Questions:
A. In the data management page below, what must all of the related files that make up a shapefile share?
B. Retype the part of the data management page below that starts with the words "Vector (Shapefiles)" and ends with "when moving data.".

Selected extract:
=== Begin Enclosure ===

Masthead

Data Management

Data management is an important aspect of geospatial analysis and project management. Geospatial data files can be large, complex and difficult to manage. Understanding the data structure and implementing data management best practices will improve your workflow and reduce headaches down the road. File organization with a logical, clear structure and labeling system enables not only others to access your data, but makes it easier for you to find your own data as well.

Best Practices

When viewing data in ArcCatalog (or any ArcGIS application), you will only see one file representing the shapefile or raster; however, you can use Windows Explorer to view all the files associated with data. When copying geospatial data, it is recommended that you do so in ArcCatalog or by using a geoprocessing tool. However, if you do copy a file outside ArcGIS, be sure to copy all the files that make up the dataset.

Data Files

Vector (Shapefiles)

The most common type of vector data encountered is usually an ESRI shapefile. Shapefiles are vector data formats that store the location, shape and attributes of geographic features. They are made up of a set of related files, all associated shapefile files must have the same prefix (name) and should be located in the same location. Below are common file extensions for shapefiles.

Raster

Earlier in this section we reviewed a variety of raster formats. Many of the formats have associated files that contain information about the coordinate system, statistics, similar to shapefiles. Just as in shapefiles, it is important to keep all associated files in the same folder and to copy all files when moving data.

Auxiliary Files

An auxiliary (AUX or AUX.XML) file accompanies the raster and is stored in the same location. The auxiliary file stores any supplementary information that cannot be stored in the raster file itself. This can include: Color map Statistics, histogram, or table pointer to the pyramid file coordinate system, transformation and projection information.

World Files

Many rasters store the georeferencing information in the header of the image file. However, several image formats store this information in a separate ASCII world file. Where the georeferencing information is stored often depends on the capabilities of the software used to generate the files or the user's preference. An example of a world file for a TIFF raster data set is as follows: file name: raster.tif, associated World file: raster.tfw.

=== End Enclosure ===

Provided material:
=== Begin Enclosure ===

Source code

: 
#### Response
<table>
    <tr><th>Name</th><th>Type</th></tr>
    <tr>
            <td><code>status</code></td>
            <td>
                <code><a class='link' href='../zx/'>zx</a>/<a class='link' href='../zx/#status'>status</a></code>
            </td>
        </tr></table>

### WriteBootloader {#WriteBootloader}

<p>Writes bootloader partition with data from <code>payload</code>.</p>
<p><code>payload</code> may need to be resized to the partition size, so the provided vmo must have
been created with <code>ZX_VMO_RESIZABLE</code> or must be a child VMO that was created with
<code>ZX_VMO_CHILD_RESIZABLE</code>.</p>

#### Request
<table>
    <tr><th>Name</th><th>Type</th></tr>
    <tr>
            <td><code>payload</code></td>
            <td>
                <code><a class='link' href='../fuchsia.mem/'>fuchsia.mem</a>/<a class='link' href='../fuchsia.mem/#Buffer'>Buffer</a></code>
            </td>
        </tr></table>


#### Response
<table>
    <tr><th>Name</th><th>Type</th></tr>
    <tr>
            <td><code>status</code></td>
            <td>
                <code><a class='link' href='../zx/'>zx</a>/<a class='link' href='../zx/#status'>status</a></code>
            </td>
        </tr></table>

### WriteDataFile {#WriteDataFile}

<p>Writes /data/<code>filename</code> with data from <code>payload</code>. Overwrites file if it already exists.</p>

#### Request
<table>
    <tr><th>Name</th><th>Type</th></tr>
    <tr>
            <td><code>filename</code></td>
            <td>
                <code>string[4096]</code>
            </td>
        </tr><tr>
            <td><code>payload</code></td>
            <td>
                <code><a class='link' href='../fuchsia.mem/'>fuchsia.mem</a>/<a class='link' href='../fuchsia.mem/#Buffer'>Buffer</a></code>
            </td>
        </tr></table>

=== End Enclosure ===

Written responses:
A. They must all have the same prefix (name).

B.
Vector (Shapefiles)

The most common type of vector data encountered is usually an ESRI shapefile. Shapefiles are vector data formats that store the location, shape and attributes of geographic features. They are made up of a set of related files, all associated shapefile files must have the same prefix (name) and should be located in the same location. Below are common file extensions for shapefiles.

Raster

Earlier in this section we reviewed a variety of raster formats. Many of the formats have associated files that contain information about the coordinate system, statistics, similar to shapefiles. Just as in shapefiles, it is important to keep all associated files in the same folder and to copy all files when moving data.